Противник оказался с крепкими нервами. На провокации не поддавался, ждал, когда нападем. Это не входило в мои планы, поэтому достал лук и выпустил три стрелы по навесной траектории с таким расчетом, чтобы попали во всадников из задних рядов, которые не видели, что я стреляю. Видимо, кто-то не успел уклониться, потому что во вражеском отряде началась движуха. Давление с задних рядов передалось передним, которые, набирая скорость, поскакали в нашу сторону.
Я послал им навстречу еще две стрелы, чтобы не передумали. За это время мои подчиненные развернулись и рванули в обратную сторону. Чем хороши германцы — не комплексуют по поводу отступления. Для кельтов и римлян повернуться спиной к врагу позорно, даже если так надо. Я помню, как трудно было заставить воинов Гая Мария отступить и заманить врага вверх по склону холма. Германцы же драпанули без колебаний.
Мне пришлось догонять, что было нетрудно, потому что конь у меня намного лучше их неказистых лошаденок. Скакал и буквально разрывался от радости, той, из детства, когда уверен, что не догонят, что утрешь всем нос. В ложбину между холмами я влетел в последней трети отряда. Специально смотрел на склоны, пытаясь разглядеть засевших там пехотинцев.

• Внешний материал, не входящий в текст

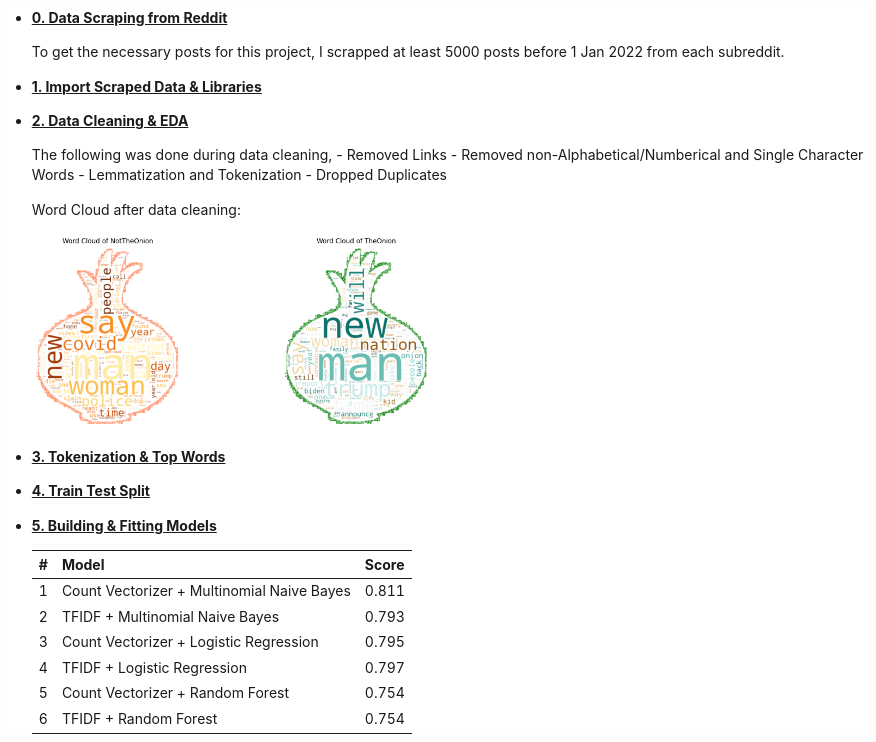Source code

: - **[0. Data Scraping from Reddit](#0)**

   To get the necessary posts for this project, I scrapped at least 5000 posts before 1 Jan 2022 from each subreddit.
  
- **[1. Import Scraped Data & Libraries](#1)**
- **[2. Data Cleaning & EDA](#2)**
    
    The following was done during data cleaning,
      - Removed Links
      - Removed non-Alphabetical/Numberical and Single Character Words
      - Lemmatization and Tokenization
      - Dropped Duplicates

    Word Cloud after data cleaning:

  <img src="images/wordcloud.jpeg" width="400"/>
    
- **[3. Tokenization & Top Words](#3)**
- **[4. Train Test Split](#4)**
- **[5. Building & Fitting Models](#5)**


  | # | Model | Score |
  | --- | --- | --- |
  | 1 | Count Vectorizer + Multinomial Naive Bayes	| 0.811 |
  | 2 | TFIDF + Multinomial Naive Bayes | 0.793 |
  | 3 | Count Vectorizer + Logistic Regression | 0.795 |
  | 4 | TFIDF + Logistic Regression | 0.797 |
  | 5 | Count Vectorizer + Random Forest	| 0.754 |
  | 6 | TFIDF + Random Forest	| 0.754 |

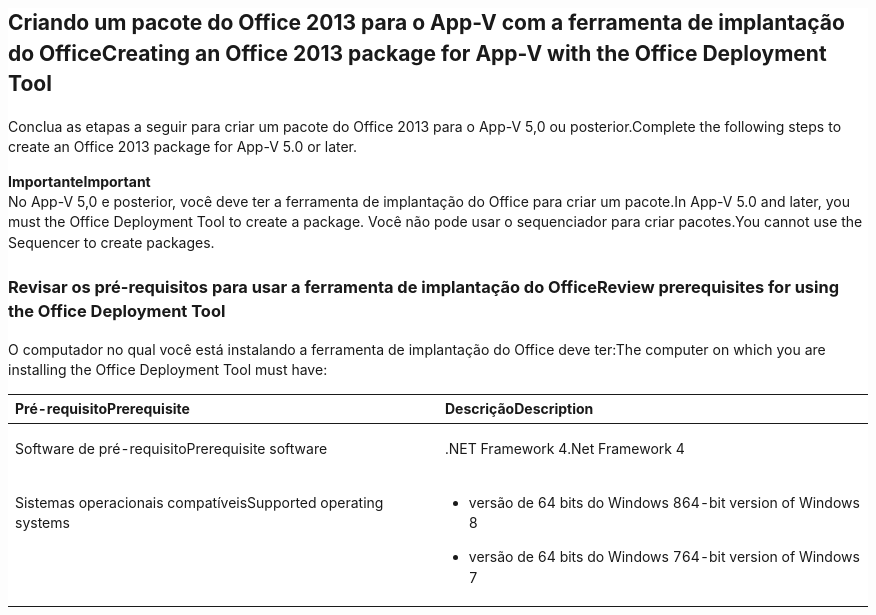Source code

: 

## <a href="" id="bkmk-create-office-pkg"></a><span data-ttu-id="f158c-159">Criando um pacote do Office 2013 para o App-V com a ferramenta de implantação do Office</span><span class="sxs-lookup"><span data-stu-id="f158c-159">Creating an Office 2013 package for App-V with the Office Deployment Tool</span></span>


<span data-ttu-id="f158c-160">Conclua as etapas a seguir para criar um pacote do Office 2013 para o App-V 5,0 ou posterior.</span><span class="sxs-lookup"><span data-stu-id="f158c-160">Complete the following steps to create an Office 2013 package for App-V 5.0 or later.</span></span>

**<span data-ttu-id="f158c-161">Importante</span><span class="sxs-lookup"><span data-stu-id="f158c-161">Important</span></span>**  
<span data-ttu-id="f158c-162">No App-V 5,0 e posterior, você deve ter a ferramenta de implantação do Office para criar um pacote.</span><span class="sxs-lookup"><span data-stu-id="f158c-162">In App-V 5.0 and later, you must the Office Deployment Tool to create a package.</span></span> <span data-ttu-id="f158c-163">Você não pode usar o sequenciador para criar pacotes.</span><span class="sxs-lookup"><span data-stu-id="f158c-163">You cannot use the Sequencer to create packages.</span></span>


### <span data-ttu-id="f158c-164">Revisar os pré-requisitos para usar a ferramenta de implantação do Office</span><span class="sxs-lookup"><span data-stu-id="f158c-164">Review prerequisites for using the Office Deployment Tool</span></span>

<span data-ttu-id="f158c-165">O computador no qual você está instalando a ferramenta de implantação do Office deve ter:</span><span class="sxs-lookup"><span data-stu-id="f158c-165">The computer on which you are installing the Office Deployment Tool must have:</span></span>

<table>
<colgroup>
<col width="50%" />
<col width="50%" />
</colgroup>
<thead>
<tr class="header">
<th align="left"><span data-ttu-id="f158c-166">Pré-requisito</span><span class="sxs-lookup"><span data-stu-id="f158c-166">Prerequisite</span></span></th>
<th align="left"><span data-ttu-id="f158c-167">Descrição</span><span class="sxs-lookup"><span data-stu-id="f158c-167">Description</span></span></th>
</tr>
</thead>
<tbody>
<tr class="odd">
<td align="left"><p><span data-ttu-id="f158c-168">Software de pré-requisito</span><span class="sxs-lookup"><span data-stu-id="f158c-168">Prerequisite software</span></span></p></td>
<td align="left"><p><span data-ttu-id="f158c-169">.NET Framework 4</span><span class="sxs-lookup"><span data-stu-id="f158c-169">.Net Framework 4</span></span></p></td>
</tr>
<tr class="even">
<td align="left"><p><span data-ttu-id="f158c-170">Sistemas operacionais compatíveis</span><span class="sxs-lookup"><span data-stu-id="f158c-170">Supported operating systems</span></span></p></td>
<td align="left"><ul>
<li><p><span data-ttu-id="f158c-171">versão de 64 bits do Windows 8</span><span class="sxs-lookup"><span data-stu-id="f158c-171">64-bit version of Windows 8</span></span></p></li>
<li><p><span data-ttu-id="f158c-172">versão de 64 bits do Windows 7</span><span class="sxs-lookup"><span data-stu-id="f158c-172">64-bit version of Windows 7</span></span></p></li>
</ul></td>
</tr>
</tbody>
</table>
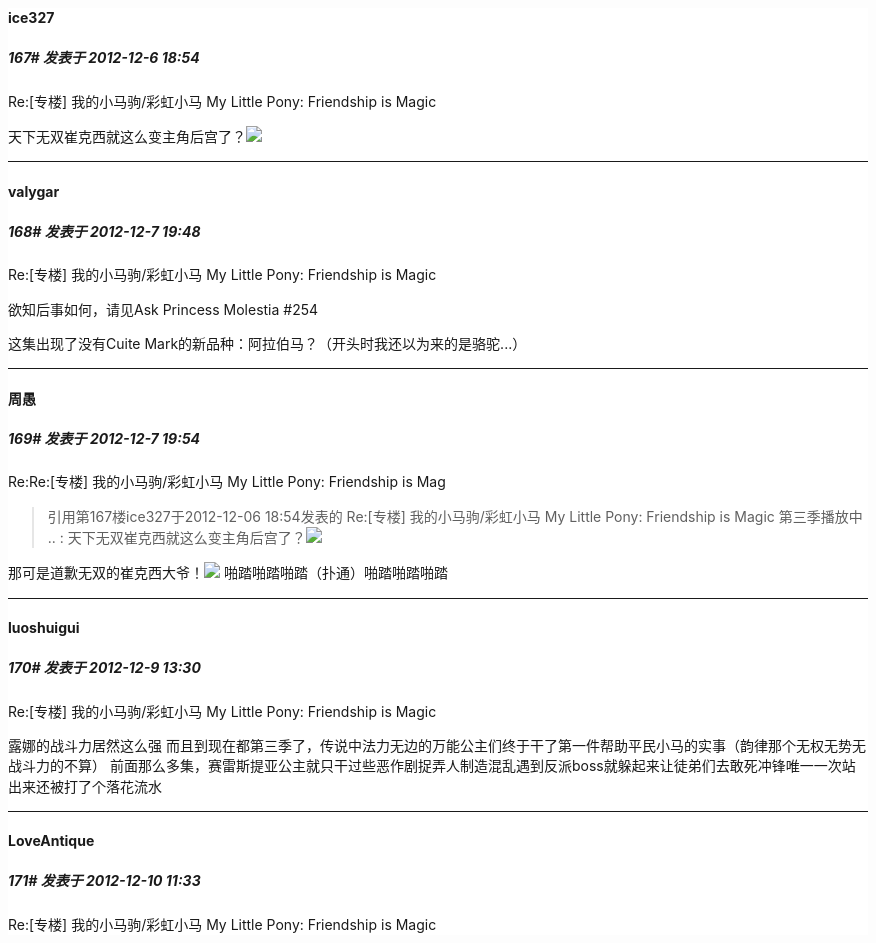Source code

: ####  ice327  
##### 167#       发表于 2012-12-6 18:54

Re:[专楼] 我的小马驹/彩虹小马 My Little Pony: Friendship is Magic


天下无双崔克西就这么变主角后宫了？<img src="https://static.saraba1st.com/image/smiley/face/100.gif" referrerpolicy="no-referrer">


-----

####  valygar  
##### 168#       发表于 2012-12-7 19:48

Re:[专楼] 我的小马驹/彩虹小马 My Little Pony: Friendship is Magic


欲知后事如何，请见Ask Princess Molestia #254

这集出现了没有Cuite Mark的新品种：阿拉伯马？（开头时我还以为来的是骆驼...）


-----

####  周愚  
##### 169#       发表于 2012-12-7 19:54

Re:Re:[专楼] 我的小马驹/彩虹小马 My Little Pony: Friendship is Mag


<blockquote>引用第167楼ice327于2012-12-06 18:54发表的 Re:[专楼] 我的小马驹/彩虹小马 My Little Pony: Friendship is Magic 第三季播放中 .. :
天下无双崔克西就这么变主角后宫了？<img src="https://static.saraba1st.com/image/smiley/face/100.gif" referrerpolicy="no-referrer"></blockquote>

那可是道歉无双的崔克西大爷！<img src="https://static.saraba1st.com/image/smiley/face/191.gif" referrerpolicy="no-referrer"> 啪踏啪踏啪踏（扑通）啪踏啪踏啪踏


-----

####  luoshuigui  
##### 170#       发表于 2012-12-9 13:30

Re:[专楼] 我的小马驹/彩虹小马 My Little Pony: Friendship is Magic


露娜的战斗力居然这么强
而且到现在都第三季了，传说中法力无边的万能公主们终于干了第一件帮助平民小马的实事（韵律那个无权无势无战斗力的不算）
前面那么多集，赛雷斯提亚公主就只干过些恶作剧捉弄人制造混乱遇到反派boss就躲起来让徒弟们去敢死冲锋唯一一次站出来还被打了个落花流水


-----

####  LoveAntique  
##### 171#       发表于 2012-12-10 11:33

Re:[专楼] 我的小马驹/彩虹小马 My Little Pony: Friendship is Magic

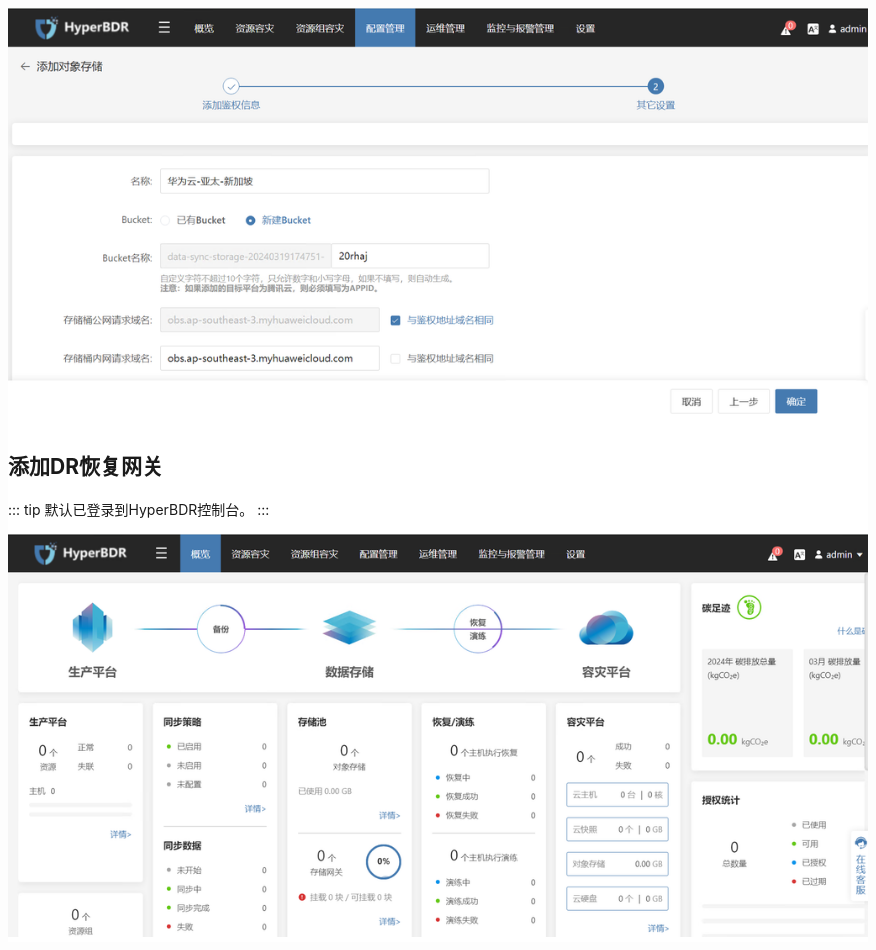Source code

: ![add-object-storage-3.png](./images/add-object-storage-3.png)

## 添加DR恢复网关

::: tip
默认已登录到HyperBDR控制台。
:::

![add-vmware-credentials-1.png](./images/add-vmware-credentials-1.png)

Прятаться в зарослях германцы умеют. Все-таки выросли в лесной местности.
Я уже был в том месте, где ложбина переходила в неширокую, почти квадратную долину с чахлыми кустиками и островками сухой травы на выжженной солнцем, буроватой земле, когда позади послышались крики, шум боя. Я остановил коня, развернул. Обычно сам участвую в избиении попавших в засаду, а теперь наблюдал со стороны, как германские пехотинцы расправлялись с кельтиберийскими всадниками. У первых был богатый опыт, у вторых — надежда на чудо. Для большинства чудо не случилось. Германцы кого-то сбили дротиками, кого-то свалили своими копьями, длинными и с толстыми древками. Действовали умело и напористо, любо-дорого посмотреть. В нашей помощи не нуждались. Да и трудно было бы протиснуться между лошадьми без наездников, которые заполнили ложбину. Разве что разобрались с шестью всадниками, которые гнались за нами первыми и потому проскочили засаду. Точнее, оказались между ней и конным отрядом.